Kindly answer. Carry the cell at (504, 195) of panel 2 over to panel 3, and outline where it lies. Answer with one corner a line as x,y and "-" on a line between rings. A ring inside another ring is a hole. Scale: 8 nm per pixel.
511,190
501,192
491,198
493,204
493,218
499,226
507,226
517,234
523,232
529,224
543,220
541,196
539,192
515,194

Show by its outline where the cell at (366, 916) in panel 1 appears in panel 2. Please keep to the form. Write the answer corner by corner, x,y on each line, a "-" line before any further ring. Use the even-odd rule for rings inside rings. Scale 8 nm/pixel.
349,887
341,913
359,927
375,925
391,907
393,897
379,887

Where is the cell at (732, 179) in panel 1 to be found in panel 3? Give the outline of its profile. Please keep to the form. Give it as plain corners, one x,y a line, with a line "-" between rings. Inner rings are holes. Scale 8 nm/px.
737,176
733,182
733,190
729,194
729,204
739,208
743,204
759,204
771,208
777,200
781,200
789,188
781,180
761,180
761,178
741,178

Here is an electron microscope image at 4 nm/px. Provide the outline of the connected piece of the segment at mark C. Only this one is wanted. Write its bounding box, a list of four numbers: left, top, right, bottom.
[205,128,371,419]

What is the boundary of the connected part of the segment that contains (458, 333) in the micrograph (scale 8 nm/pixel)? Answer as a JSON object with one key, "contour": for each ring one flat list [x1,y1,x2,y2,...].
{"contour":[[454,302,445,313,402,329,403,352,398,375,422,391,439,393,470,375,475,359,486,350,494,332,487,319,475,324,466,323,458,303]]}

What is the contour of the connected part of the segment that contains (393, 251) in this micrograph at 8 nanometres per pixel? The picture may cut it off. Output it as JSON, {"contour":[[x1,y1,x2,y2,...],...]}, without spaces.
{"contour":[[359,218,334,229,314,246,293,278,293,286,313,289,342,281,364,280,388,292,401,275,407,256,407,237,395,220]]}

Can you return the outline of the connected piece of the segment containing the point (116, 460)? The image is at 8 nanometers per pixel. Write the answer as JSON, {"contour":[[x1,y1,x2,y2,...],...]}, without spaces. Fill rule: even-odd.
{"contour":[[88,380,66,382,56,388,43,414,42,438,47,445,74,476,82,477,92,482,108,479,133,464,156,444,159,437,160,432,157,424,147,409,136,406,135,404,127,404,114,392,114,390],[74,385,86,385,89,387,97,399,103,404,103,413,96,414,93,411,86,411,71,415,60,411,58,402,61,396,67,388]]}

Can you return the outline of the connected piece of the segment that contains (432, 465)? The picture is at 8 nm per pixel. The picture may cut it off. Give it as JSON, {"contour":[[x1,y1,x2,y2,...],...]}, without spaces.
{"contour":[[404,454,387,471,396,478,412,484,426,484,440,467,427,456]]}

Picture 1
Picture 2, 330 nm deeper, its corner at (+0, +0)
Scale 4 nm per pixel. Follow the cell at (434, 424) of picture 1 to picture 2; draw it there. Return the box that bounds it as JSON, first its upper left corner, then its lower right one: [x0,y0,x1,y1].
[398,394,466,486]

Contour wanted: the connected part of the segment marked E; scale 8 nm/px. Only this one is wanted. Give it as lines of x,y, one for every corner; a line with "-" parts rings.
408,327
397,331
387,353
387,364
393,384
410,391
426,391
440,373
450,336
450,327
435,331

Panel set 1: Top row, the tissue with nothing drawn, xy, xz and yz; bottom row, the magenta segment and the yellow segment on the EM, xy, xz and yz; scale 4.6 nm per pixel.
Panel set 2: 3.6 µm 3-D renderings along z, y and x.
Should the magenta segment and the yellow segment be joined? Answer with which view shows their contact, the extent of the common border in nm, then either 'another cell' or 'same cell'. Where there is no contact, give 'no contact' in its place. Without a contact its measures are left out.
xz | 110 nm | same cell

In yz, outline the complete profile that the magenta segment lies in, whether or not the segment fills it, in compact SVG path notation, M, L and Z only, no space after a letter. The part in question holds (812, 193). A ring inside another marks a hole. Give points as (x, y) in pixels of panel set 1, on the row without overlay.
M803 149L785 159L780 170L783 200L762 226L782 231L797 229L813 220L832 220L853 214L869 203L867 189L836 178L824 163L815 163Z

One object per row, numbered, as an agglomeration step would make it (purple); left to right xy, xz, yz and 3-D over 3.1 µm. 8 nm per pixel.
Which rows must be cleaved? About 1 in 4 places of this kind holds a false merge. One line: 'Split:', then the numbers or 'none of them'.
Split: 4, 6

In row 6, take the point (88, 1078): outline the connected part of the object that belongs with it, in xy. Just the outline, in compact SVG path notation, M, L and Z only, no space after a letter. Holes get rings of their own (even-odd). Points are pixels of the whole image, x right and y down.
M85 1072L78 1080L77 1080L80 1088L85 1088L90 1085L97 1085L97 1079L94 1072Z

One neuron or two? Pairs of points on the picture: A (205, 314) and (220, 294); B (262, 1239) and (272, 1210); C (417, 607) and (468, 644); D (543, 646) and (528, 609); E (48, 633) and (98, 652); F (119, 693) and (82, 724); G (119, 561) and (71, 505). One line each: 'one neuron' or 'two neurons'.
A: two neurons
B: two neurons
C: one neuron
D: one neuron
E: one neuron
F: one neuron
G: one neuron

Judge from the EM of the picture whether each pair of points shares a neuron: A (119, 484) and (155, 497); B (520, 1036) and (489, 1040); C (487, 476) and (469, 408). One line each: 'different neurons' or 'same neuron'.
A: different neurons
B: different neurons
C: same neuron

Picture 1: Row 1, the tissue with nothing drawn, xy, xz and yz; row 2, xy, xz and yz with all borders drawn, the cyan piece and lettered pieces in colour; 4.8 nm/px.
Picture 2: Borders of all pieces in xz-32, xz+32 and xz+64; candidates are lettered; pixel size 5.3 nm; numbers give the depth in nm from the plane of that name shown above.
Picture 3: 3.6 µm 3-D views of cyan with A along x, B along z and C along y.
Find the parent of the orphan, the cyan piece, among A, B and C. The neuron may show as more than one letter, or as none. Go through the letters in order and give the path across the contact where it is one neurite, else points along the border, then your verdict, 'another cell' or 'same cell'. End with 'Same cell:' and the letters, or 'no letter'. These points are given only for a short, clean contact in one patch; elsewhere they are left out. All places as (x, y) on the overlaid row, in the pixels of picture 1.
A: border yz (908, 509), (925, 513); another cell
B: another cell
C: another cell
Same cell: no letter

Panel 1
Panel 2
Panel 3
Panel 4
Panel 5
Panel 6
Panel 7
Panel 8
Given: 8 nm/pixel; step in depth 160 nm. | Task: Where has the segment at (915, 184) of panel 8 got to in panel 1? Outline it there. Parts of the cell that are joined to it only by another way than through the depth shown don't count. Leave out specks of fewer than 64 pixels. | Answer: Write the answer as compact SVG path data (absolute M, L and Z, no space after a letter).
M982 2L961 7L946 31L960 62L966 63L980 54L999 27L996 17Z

##############################

For the string "pieces", return every line of the data where it appears.

__Answer to this task__.
Picture 1: Row 1, the tissue with nothing drawn, xy, xz and yz; row 2, xy, xz and yz with all borders drawn, the cyan piece and lettered pieces in colour; 4.8 nm/px.
Picture 2: Borders of all pieces in xz-32, xz+32 and xz+64; candidates are lettered; pixel size 5.3 nm; numbers give the depth in nm from the plane of that name shown above.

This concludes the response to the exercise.